Department of housing officials told the committee that 150 quarries last year were inspected.

They said people aware of “defective materials on the marketplace” should report them.

John Wickham from the Department of Housing said the supply chain has a responsibility to make sure products are “fit for purpose”.

“There are standards in place, they need to be adhered to,” he said.

“Housing for All commits to the establishment of an independent building standards regulator and that piece of work is ongoing at the moment,” said Caroline Timmons, assistant secretary at the department of housing.
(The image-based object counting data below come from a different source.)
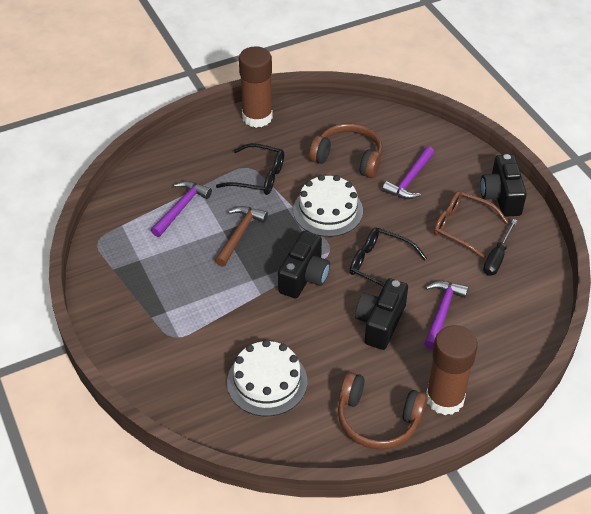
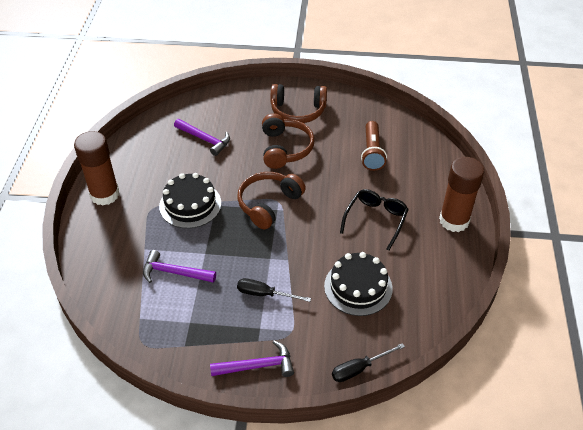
black cake: none = 0 -> [159,173,221,229] [324,252,393,316] = 2
black camera: [278,231,330,299] [355,278,408,350] [480,154,527,217] = 3 -> none = 0
black glasses: [216,143,284,195] [350,228,427,287] = 2 -> [340,189,409,251] = 1
black screwdriver: [483,219,517,276] = 1 -> [237,278,311,302] [332,343,405,382] = 2
brown flashlight: none = 0 -> [361,121,387,171] = 1
brown glasses: [434,191,508,260] = 1 -> none = 0
brown hammer: [215,206,268,267] = 1 -> none = 0
brown headphones: [309,123,383,178] [338,372,428,449] = 2 -> [237,172,306,229] [262,114,315,169] [270,84,327,123] = 3
white cake: [227,340,307,416] [293,175,363,237] = 2 -> none = 0

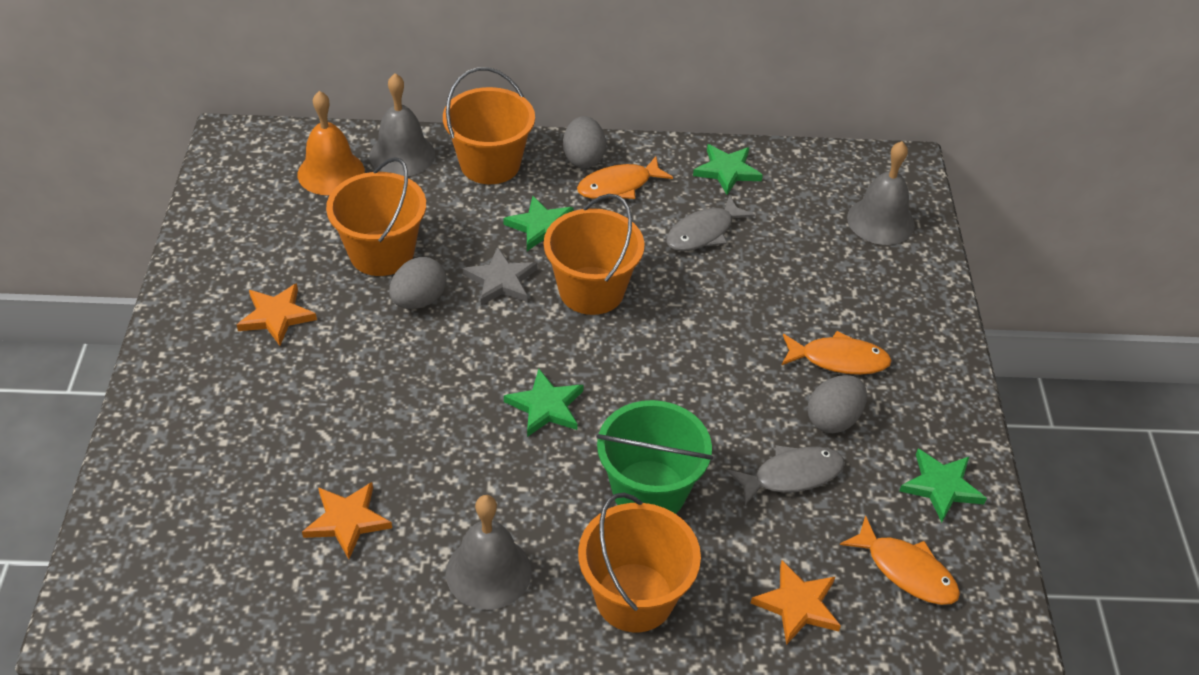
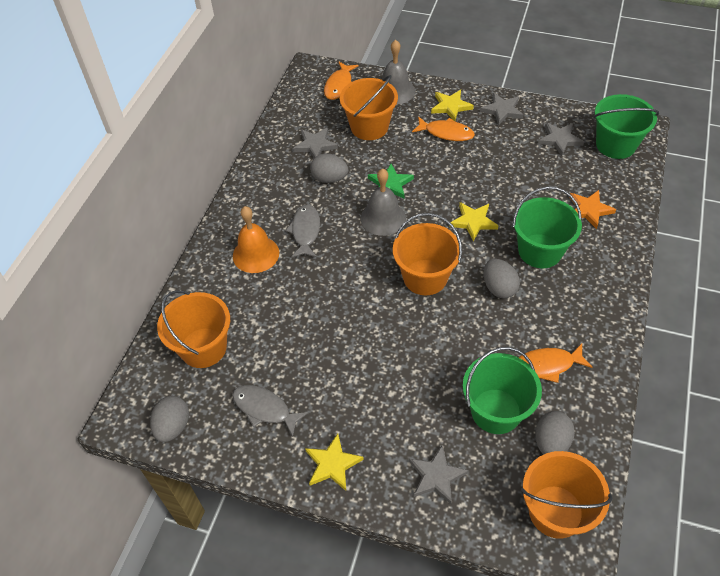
green bucket: [596,400,713,514] = 1 -> [463,347,542,434] [513,187,582,268] [594,94,659,159] = 3
green star: [504,196,573,251] [504,369,584,437] [693,144,763,195] [899,449,987,523] = 4 -> [368,164,414,199] = 1
grey bell: [369,73,435,176] [446,495,532,610] [847,141,915,245] = 3 -> [361,168,406,236] [382,40,415,105] = 2
grey egg: [389,257,446,309] [563,116,606,168] [807,375,867,433] = 3 -> [150,396,189,442] [310,154,348,183] [484,259,520,298] [535,411,575,455] = 4
grey star: [463,247,537,305] = 1 -> [293,128,338,158] [409,445,469,504] [480,93,523,126] [538,123,584,156] = 4
orange star: [237,283,317,346] [302,482,392,559] [751,561,841,645] = 3 -> [570,190,616,229] = 1
yellow star: none = 0 -> [305,434,364,491] [431,90,474,121] [449,202,499,241] = 3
Sinn Féin’s Eoin Ó Broin said if anybody suspects there are breaches of building control rules, they should contact the National Building Control Office or their local council.

He said he has reported quarries to this office.

“There have been no reforms of any aspect of the regulation regime ensuring adequate compliance with the standards for the manufacturing of building products since this issue first arose,” he said.

“There is nothing stopping either rogue apples or systemic problems in our system.”

Earlier, mica homeowners appealed to the Government to allow them to downsize their homes without having their grants cut.

The new scheme was called “inflexible, cynical, illogical and blinkered” by Michael Doherty, who represents the Mica Action Group.

The redress scheme states that if homeowners receive funding for demolishing the home and they end up building a smaller home, their grants will be cut.

Homeowner Martina Hegarty said she would have to use €50,000 of her own money to rebuild her home due to the caps in place.